Beaucoup de gens parlent de mes films comme étant stylisés. Mais hormis la composition de conte de fées, elle n’a pas pour vocation d’être stylisée. Je répète trop avec l’intention que cela soit dans la mémoire musculaire des acteurs, pour que cela n’ait pas l’impression de toucher une cible. Si vous faites du cinéma expressionniste, vous êtes tellement conscient de l’artifice, car il stylise le monde d’une manière complètement irréaliste. Ici, évidemment – ​​vous savez, j’en ai marre de parler de mes recherches aussi, mais évidemment la vraisemblance du monde matériel est très importante pour moi.

Q : C’est une sorte de film de Noël. Pas seulement à cause de la date de sortie.

UN: Cela se déroule pendant la période de Noël et il y a un sapin de Noël. Et il y a une boîte à musique qui joue « O Tannenbaum » et il y a de la neige.

Q : Cela ressemble à mes chansons de Noël préférées, qui parlent de l’obscurité, des bois et des événements effrayants.

UN: « God Rest Ye Merry, Gentlemen » contient le diable, Dieu merci.

Q : Vos films me font réfléchir à la façon dont les mythes et les archétypes sont réinventés à travers les cultures et les époques. L’histoire de Noël parle d’une vierge offrant le sacrifice de son propre corps pour mettre le Sauveur au monde. « Nosferatu » en est presque exactement la version inversée.

UN: Ho ho ho.

Q : Les personnages parlent du « chant du coq », d’un procès qui a duré trois nuits – toutes ces petites choses qui puisent dans la symbolique biblique. À quel point pensez-vous à cela lorsque vous écrivez ?

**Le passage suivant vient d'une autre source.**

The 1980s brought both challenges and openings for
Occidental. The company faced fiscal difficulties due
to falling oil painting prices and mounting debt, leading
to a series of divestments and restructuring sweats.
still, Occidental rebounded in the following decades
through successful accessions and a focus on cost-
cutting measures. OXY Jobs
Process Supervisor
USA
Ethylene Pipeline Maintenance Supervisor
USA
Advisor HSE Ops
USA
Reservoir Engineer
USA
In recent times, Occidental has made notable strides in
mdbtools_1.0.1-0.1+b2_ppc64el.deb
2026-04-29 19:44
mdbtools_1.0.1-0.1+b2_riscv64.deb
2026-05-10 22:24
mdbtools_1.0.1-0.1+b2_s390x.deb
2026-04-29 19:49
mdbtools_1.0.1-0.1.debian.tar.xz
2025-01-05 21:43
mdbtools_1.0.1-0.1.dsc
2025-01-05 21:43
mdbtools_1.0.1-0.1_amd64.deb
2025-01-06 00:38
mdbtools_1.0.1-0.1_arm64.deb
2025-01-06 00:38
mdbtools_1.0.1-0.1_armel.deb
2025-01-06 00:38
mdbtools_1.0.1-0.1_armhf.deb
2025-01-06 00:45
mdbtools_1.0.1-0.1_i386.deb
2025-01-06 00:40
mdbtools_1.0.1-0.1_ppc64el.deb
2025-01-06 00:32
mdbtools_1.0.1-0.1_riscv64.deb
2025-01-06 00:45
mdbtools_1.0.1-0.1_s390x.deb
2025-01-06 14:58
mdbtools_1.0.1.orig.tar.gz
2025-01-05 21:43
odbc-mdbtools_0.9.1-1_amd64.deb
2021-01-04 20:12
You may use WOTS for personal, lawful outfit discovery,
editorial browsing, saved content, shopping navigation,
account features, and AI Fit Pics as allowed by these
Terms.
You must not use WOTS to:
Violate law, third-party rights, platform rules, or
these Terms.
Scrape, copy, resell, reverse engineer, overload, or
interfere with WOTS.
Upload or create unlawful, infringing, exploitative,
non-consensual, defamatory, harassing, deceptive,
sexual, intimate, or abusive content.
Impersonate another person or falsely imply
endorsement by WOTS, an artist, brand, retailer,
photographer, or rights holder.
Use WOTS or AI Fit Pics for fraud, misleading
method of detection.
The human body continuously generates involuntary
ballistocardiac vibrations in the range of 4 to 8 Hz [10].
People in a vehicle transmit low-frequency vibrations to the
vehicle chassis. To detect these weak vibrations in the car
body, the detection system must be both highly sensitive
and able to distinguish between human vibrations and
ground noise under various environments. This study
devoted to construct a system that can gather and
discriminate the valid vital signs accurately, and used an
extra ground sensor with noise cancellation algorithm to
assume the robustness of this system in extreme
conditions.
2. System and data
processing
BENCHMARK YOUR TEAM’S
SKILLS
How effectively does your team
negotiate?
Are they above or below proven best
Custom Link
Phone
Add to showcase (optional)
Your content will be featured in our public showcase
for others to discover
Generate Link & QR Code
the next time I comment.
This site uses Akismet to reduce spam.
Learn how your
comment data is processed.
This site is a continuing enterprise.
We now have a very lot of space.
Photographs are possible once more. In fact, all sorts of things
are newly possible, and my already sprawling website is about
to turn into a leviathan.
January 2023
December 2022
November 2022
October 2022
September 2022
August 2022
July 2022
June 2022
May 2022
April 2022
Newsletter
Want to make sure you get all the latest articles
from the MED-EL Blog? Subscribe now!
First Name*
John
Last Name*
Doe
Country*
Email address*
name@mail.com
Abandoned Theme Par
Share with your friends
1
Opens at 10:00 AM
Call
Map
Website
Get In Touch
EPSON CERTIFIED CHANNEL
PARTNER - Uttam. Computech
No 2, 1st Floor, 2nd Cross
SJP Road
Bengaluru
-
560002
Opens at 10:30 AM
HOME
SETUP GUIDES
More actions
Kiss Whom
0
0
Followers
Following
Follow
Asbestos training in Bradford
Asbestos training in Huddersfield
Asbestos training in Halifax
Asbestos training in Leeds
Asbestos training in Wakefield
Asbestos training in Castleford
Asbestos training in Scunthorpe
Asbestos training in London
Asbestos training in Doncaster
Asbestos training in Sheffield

UN: J’y pense probablement un peu trop.

Q : Est-ce possible ?

UN: Je suppose que c’est une question de savoir à quel point vous voulez être conscient de vous-même. Votre travail sera toujours interprété par d’autres personnes qui ont des perspectives différentes. Quand on cherche avec un marteau, tout est clou, tu sais.

Q : Lorsque vous travaillez, pensez-vous à la beauté ? Le dernier plan est beau mais aussi grotesque.

UN: Je pense au concept de beauté. Il y a la mort dans ce plan, et il y a des lilas et des rayons de soleil, et c’est magnifique.

Quand nous avons eu Bill dans le cercueil pour la grande révélation dans la crypte, le corps, la carie, le sang sous la peau et les veines et tout ça – je suis allé voir David (White), le concepteur de prothèses, et j’ai dit : c’est beau. C’est aussi un cadavre pourri et purulent avec des asticots dessus. Mais c’est une belle interprétation de la mort et du pouvoir. Et même si ce vampire est un salaud, Bill apporte de la beauté au spectacle – élégance, pathétique.

Q : C’est vrai. Pas de manière douce ou décorative.

UN: Quelqu’un a décrit l’œuvre de Murnau comme s’apparentant à une architecture gothique. Je suis sûr que vous n’êtes pas surpris d’entendre cela, mais je préfère de loin l’esthétique de la Renaissance nordique à celle de la Renaissance italienne. Honnêtement, je pense que les peintures de Raphaël sont dégoûtantes. Ils sont tellement ringards. Raphaël ombre jetée !

Q : Vous avez ce magnifique ciel d’aube à la fin.

UN: J’ai besoin d’avoir un beau lever de soleil à la fin. On attribue souvent au film de Murnau la création du mythe selon lequel un vampire peut être tué par le soleil. Mais c’est en fait dans le folklore que le vampire doit être dans sa tombe au premier chant du coq. Ce n’est donc pas la lumière du soleil qui le tue. C’est la pureté de l’aube.

Cet article a été initialement publié dans le New York Times.